Taxi rides in the city are cheap and easy to find. Simply ask the front desk to call you a cab, or flag one in the street. For less than 5 American dollars one can travel across town or to the local Korean BBQ place for a birthday dinner of a colleague. It was in this pursuit that three of our heroes embarked on a journey they would not forget.

The last taxi to arrive was driven by a middle aged woman, the first taxi driver I have encountered that was not a man. As we entered the vehicle she was having a heated conversation with our concierge, I assumed that they were clarifying the location in which we had hoped to journey. The car was a small Honda and we noticed immediately that shock absorption was not a comfort afforded to us on this trip. As we left the parking lot of the hotel a small speed bump set off a chain reaction… a loud crack was heard an immediately ignored as our driver peeled out of the driveway and entered traffic.

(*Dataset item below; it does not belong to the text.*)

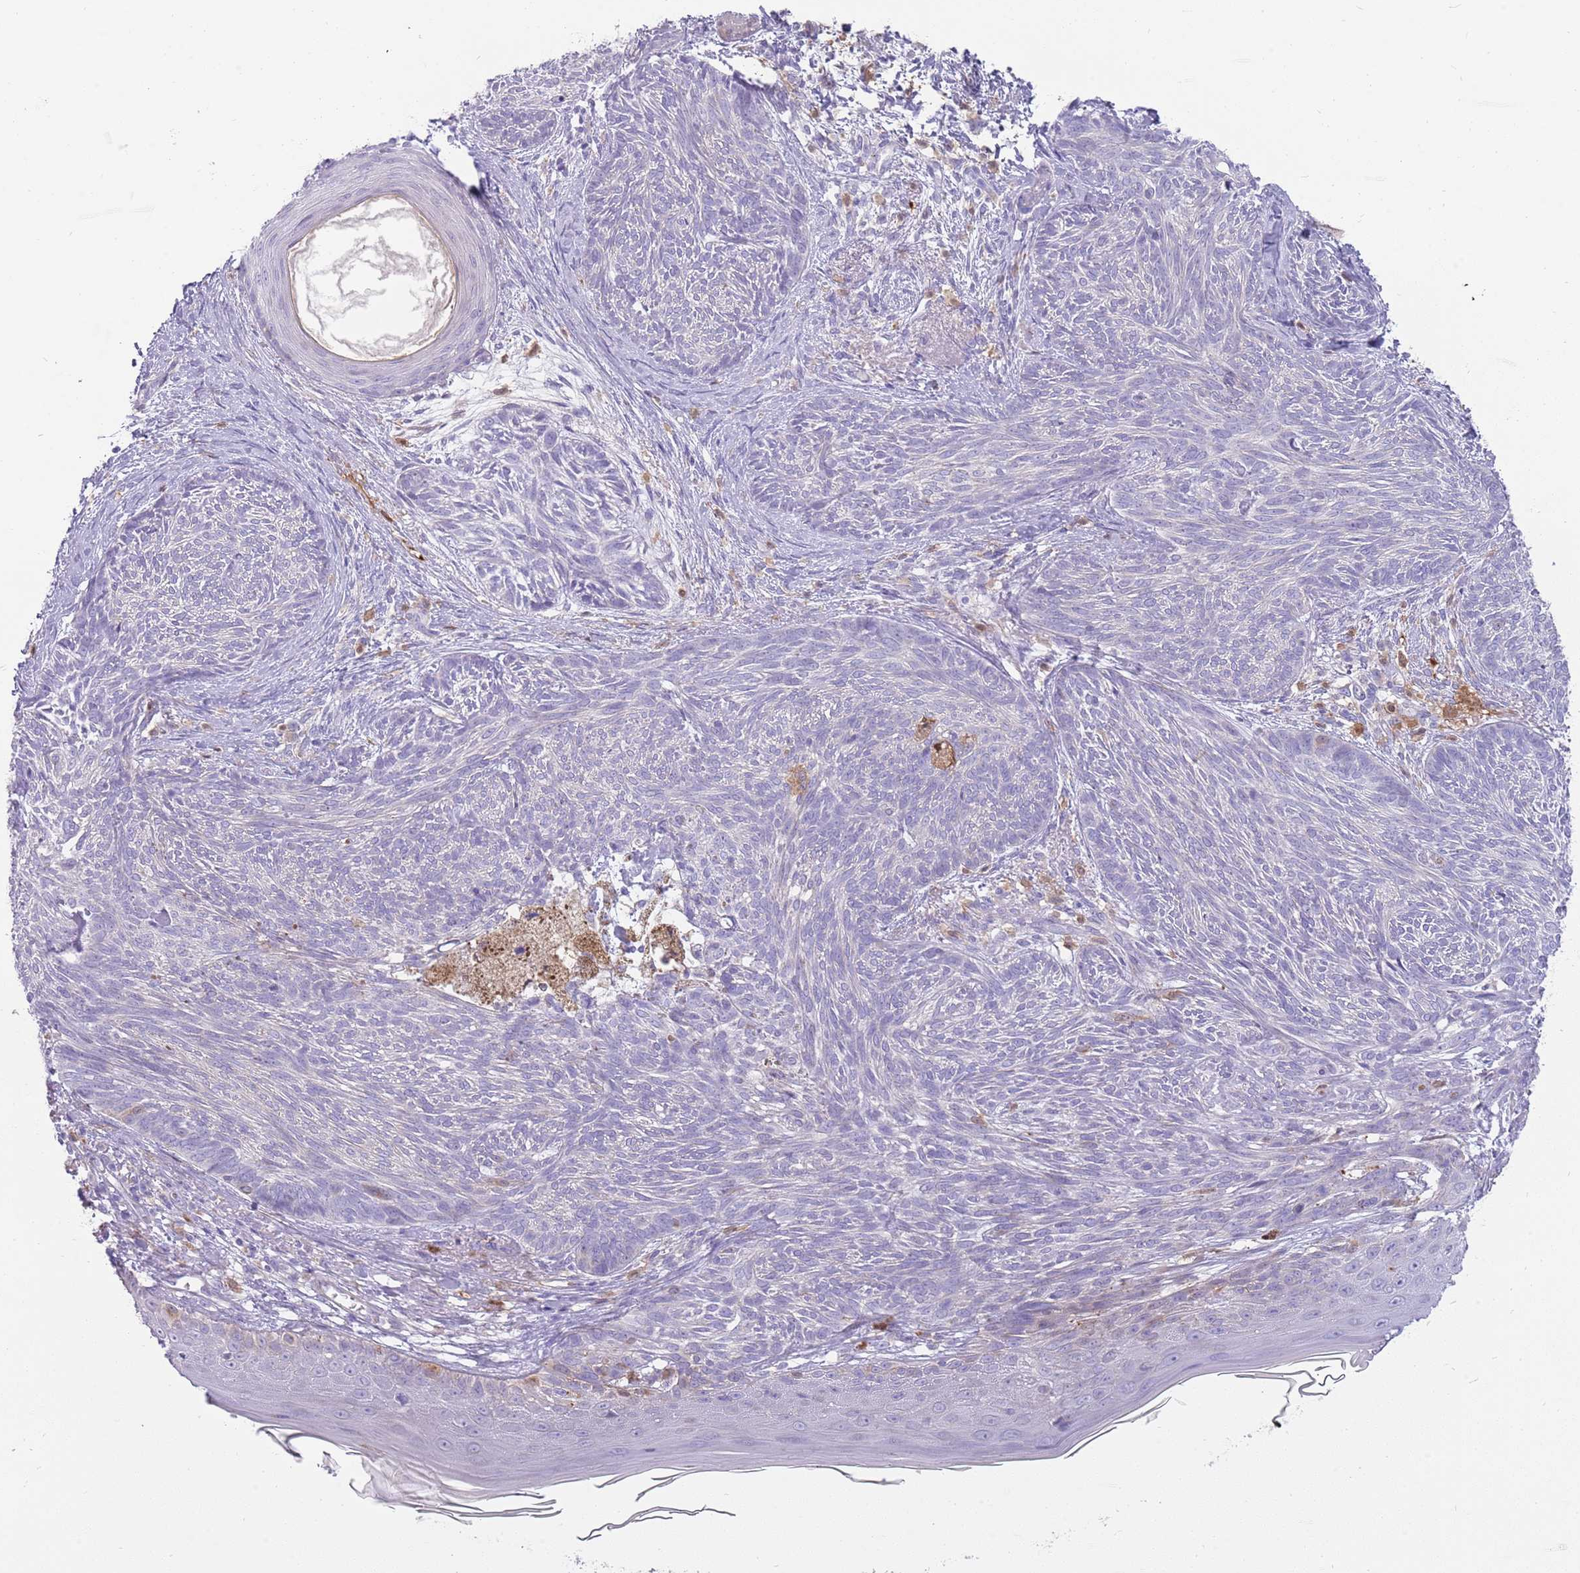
{"staining": {"intensity": "negative", "quantity": "none", "location": "none"}, "tissue": "skin cancer", "cell_type": "Tumor cells", "image_type": "cancer", "snomed": [{"axis": "morphology", "description": "Basal cell carcinoma"}, {"axis": "topography", "description": "Skin"}], "caption": "Micrograph shows no significant protein positivity in tumor cells of skin cancer. (Brightfield microscopy of DAB (3,3'-diaminobenzidine) immunohistochemistry at high magnification).", "gene": "DIPK1C", "patient": {"sex": "male", "age": 73}}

The two of us in the back seat observed an odd sound as the taxi continued to drive. As the sound grew worrisome the driver pulled the emergency brake and stopped dead in the fast lane. As traffic passed on the right, she left the car to investigate a bumper that had obviously been repaired on more than one occasion. Fashioned with only rusty screws, the bumper held on by the grace of god. One of the adventurers suggested that we rip the bumper off as a sacrifice to the traffic Gods and abandon it in a bush. However, our fearless driver surmised that she could fix this bumper. While scavenging for tools she lifted the trunk to reveal a very large tank of gasoline that sits behind the rear passengers, a horrifying surprise. Armed with only a lanyard and an old phone charger she fashioned the bumper back to the vehicle. A police officer watched the ordeal with a cigarette hanging out of his mouth, seemingly unconcerned. As she motioned us to get back in the car we finally sat down and proceeded to crawl at a nauseatingly slow place to the restaurant where our friends anticipated our arrival. As we sat in the vehicle a fellow (who is to remain anonymous) exclaimed, ” I just realized that I am going to sh*t my pants!”